*Selected passage*:
Auto-generated transcript...

 

Speaker

Transcript

Hello, I'm Chris Gotwalt and
today I'm going to be
presenting with Markus Schafheutle
and Laura Castro-Schilo
on an industrial application of
structural equations models, or
SEM. This talk showcases one of
the things I enjoy most about
my work with JMP. In JMP
statistical development, we have a
bird's eye view of what is
happening in data analysis
across many fields, which gives
us the opportunity to cross
fertilize best practices across
disciplines.
In JMP Pro 15, we added a new
structural equations modeling
platform. This is the dominant
data analytic framework in a
lot of social sciences because
it flexibly models complex
relationships in multivariant
settings. One of the key
features is that variables may
be used as both regressors and
responses at the same time as a
part of the same model.

*Dataset extract*:
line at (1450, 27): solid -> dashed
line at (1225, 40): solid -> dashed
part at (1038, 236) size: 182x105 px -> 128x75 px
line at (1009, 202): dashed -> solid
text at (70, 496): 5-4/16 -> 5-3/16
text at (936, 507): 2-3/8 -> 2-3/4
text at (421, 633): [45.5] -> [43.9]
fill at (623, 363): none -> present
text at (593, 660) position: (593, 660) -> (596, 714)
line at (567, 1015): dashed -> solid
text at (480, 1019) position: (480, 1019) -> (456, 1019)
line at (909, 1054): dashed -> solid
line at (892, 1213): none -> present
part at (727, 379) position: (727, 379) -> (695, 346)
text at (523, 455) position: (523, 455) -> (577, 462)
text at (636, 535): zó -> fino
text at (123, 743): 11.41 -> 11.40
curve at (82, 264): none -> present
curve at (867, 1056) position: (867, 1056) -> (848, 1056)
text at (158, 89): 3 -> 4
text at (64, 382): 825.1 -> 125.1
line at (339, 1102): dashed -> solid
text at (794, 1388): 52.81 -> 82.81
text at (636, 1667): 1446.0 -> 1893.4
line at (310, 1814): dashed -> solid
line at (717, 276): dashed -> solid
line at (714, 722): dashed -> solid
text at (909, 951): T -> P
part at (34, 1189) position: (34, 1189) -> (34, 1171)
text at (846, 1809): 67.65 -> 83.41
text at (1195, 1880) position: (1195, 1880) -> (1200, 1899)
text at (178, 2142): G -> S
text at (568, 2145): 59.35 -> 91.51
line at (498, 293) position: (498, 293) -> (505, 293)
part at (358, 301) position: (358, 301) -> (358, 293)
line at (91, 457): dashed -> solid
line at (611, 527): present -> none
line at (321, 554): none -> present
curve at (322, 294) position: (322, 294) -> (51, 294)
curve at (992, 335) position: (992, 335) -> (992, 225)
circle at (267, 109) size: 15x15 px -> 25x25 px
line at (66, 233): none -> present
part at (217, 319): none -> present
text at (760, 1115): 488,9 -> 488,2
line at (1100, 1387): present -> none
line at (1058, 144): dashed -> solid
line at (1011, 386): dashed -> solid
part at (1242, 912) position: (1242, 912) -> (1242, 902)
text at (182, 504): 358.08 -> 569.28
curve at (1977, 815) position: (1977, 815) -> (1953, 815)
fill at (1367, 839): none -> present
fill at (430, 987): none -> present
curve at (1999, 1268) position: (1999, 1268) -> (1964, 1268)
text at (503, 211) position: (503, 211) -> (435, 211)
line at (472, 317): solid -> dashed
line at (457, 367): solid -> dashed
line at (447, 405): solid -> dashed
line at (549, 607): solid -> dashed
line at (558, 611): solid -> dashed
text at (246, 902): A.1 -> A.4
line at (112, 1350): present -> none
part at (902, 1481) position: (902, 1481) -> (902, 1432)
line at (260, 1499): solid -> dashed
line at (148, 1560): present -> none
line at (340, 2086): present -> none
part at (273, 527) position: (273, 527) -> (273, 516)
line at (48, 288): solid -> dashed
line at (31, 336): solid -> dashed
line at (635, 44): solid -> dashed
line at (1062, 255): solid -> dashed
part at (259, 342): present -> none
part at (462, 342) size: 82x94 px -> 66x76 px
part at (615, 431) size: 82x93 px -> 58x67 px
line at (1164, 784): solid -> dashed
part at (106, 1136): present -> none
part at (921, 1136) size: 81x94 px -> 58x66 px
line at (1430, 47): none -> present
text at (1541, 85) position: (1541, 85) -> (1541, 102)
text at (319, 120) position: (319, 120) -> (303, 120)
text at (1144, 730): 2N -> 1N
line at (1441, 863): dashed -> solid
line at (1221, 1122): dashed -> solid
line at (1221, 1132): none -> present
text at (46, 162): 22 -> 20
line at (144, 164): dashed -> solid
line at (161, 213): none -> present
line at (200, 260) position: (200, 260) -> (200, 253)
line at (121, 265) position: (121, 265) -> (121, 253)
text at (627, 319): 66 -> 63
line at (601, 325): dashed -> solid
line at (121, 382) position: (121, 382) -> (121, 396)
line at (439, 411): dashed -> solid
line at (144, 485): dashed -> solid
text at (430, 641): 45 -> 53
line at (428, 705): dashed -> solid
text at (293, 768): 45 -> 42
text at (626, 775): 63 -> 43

*Direction 1*:
Reproduce word for word the stretch of the SEM talk transcript from "In JMP Pro 15, we" through "the same model.".
*Direction 2*:
Answer these from the SEM talk transcript:
(a) In which version of JMP Pro was the new structural equations modeling platform added?
(b) Who presents with Chris Gotwalt?
(c) In what two roles may a variable be used at the same time within one model?
*Direction 3*:
Continue the SEM talk transcript from its last sentence.
The data above is separate material from the SEM talk transcript.

*Output 1*:
In JMP Pro 15, we added a new
structural equations modeling
platform. This is the dominant
data analytic framework in a
lot of social sciences because
it flexibly models complex
relationships in multivariant
settings. One of the key
features is that variables may
be used as both regressors and
responses at the same time as a
part of the same model.

*Output 2*:
(a) JMP Pro 15
(b) Markus Schafheutle and Laura Castro-Schilo
(c) As both a regressor and a response

*Output 3*:
Furthermore, it occurred to me
that with these complicated
models they are represented with
diagrams that, at least on the
surface, look like diagrams
representing manufacturing
processes. I wasn't the only one
to make this connection. Markus,
who was working with a
chemical company, thought the
same thing. He was working on a
problem with a chemical company
with a two column twin
distillation manufacturing
process where they wanted to
minimize energy costs which were
largely going to steam
production, while still making
product that stayed within
specification. He reached out to
his JMP sales engineer,
Martin Demel, who then connected
Markus to Laura and I.
We had a series of meetings
where he showed and described
the data, the problem and the
goals of the company. We were
able to model the data
remarkably well. Our model was
validated by sharing the results
as communicated with the JMP
profiler to the company's
internal experts and then with
the first principle simulator
and then with new physical data
from the plant. This was a clear
success as a data science
project. However, I would like
to add a caveat. The success
required the joint effort of
Laura, who is a top tier expert
in structural equations
modeling. Prior to joining JMP,
she was faculty in quantitative
psychology at the University of
North Carolina, Chapel Hill, one
of the top departments in the
US. She is also the inventor of
the SEM platform in JMP Pro.
This exercise was challenging
even for her. She had to write a
JSL program that itself wrote
a JSL program that specified
this model, for example.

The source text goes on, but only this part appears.